> Exercise materials:

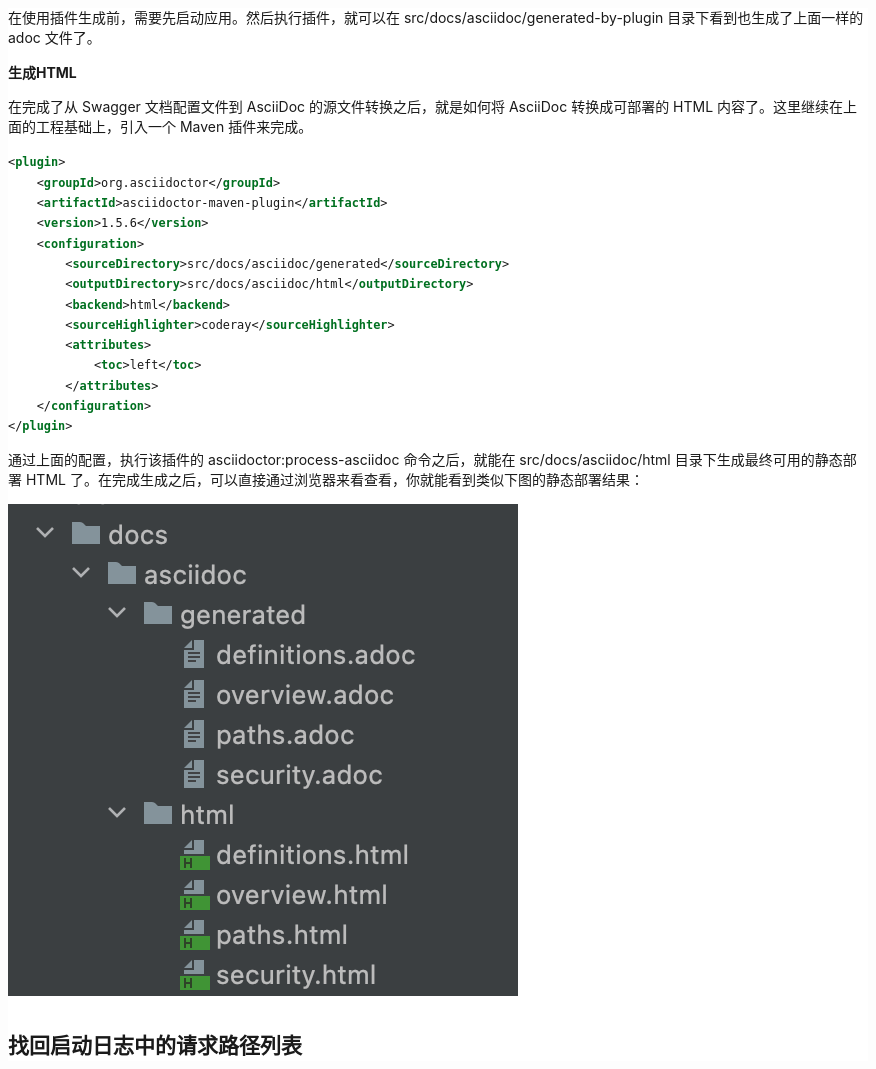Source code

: 在使用插件生成前，需要先启动应用。然后执行插件，就可以在 src/docs/asciidoc/generated-by-plugin 目录下看到也生成了上面一样的 adoc 文件了。

**生成HTML**

在完成了从 Swagger 文档配置文件到 AsciiDoc 的源文件转换之后，就是如何将 AsciiDoc 转换成可部署的 HTML 内容了。这里继续在上面的工程基础上，引入一个 Maven 插件来完成。
```xml
<plugin>
    <groupId>org.asciidoctor</groupId>
    <artifactId>asciidoctor-maven-plugin</artifactId>
    <version>1.5.6</version>
    <configuration>
   	    <sourceDirectory>src/docs/asciidoc/generated</sourceDirectory>
   	    <outputDirectory>src/docs/asciidoc/html</outputDirectory>
   	    <backend>html</backend>
   	    <sourceHighlighter>coderay</sourceHighlighter>
   	    <attributes>
            <toc>left</toc>
  	    </attributes>
  	</configuration>
</plugin>
```

通过上面的配置，执行该插件的 asciidoctor:process-asciidoc 命令之后，就能在 src/docs/asciidoc/html 目录下生成最终可用的静态部署 HTML 了。在完成生成之后，可以直接通过浏览器来看查看，你就能看到类似下图的静态部署结果：

![](../../../../../../assets/img/Develop/Java/笔记/spring/springboot/API开发/9.png)

## 找回启动日志中的请求路径列表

> What the task requires: Give back, unchanged, the line containing "在完成了从 Swagger 文档配置文件到" and each line that comes after it in the entries above, ending with the last.

> Solution:
在完成了从 Swagger 文档配置文件到 AsciiDoc 的源文件转换之后，就是如何将 AsciiDoc 转换成可部署的 HTML 内容了。这里继续在上面的工程基础上，引入一个 Maven 插件来完成。
```xml
<plugin>
    <groupId>org.asciidoctor</groupId>
    <artifactId>asciidoctor-maven-plugin</artifactId>
    <version>1.5.6</version>
    <configuration>
   	    <sourceDirectory>src/docs/asciidoc/generated</sourceDirectory>
   	    <outputDirectory>src/docs/asciidoc/html</outputDirectory>
   	    <backend>html</backend>
   	    <sourceHighlighter>coderay</sourceHighlighter>
   	    <attributes>
            <toc>left</toc>
  	    </attributes>
  	</configuration>
</plugin>
```

通过上面的配置，执行该插件的 asciidoctor:process-asciidoc 命令之后，就能在 src/docs/asciidoc/html 目录下生成最终可用的静态部署 HTML 了。在完成生成之后，可以直接通过浏览器来看查看，你就能看到类似下图的静态部署结果：

![](../../../../../../assets/img/Develop/Java/笔记/spring/springboot/API开发/9.png)

## 找回启动日志中的请求路径列表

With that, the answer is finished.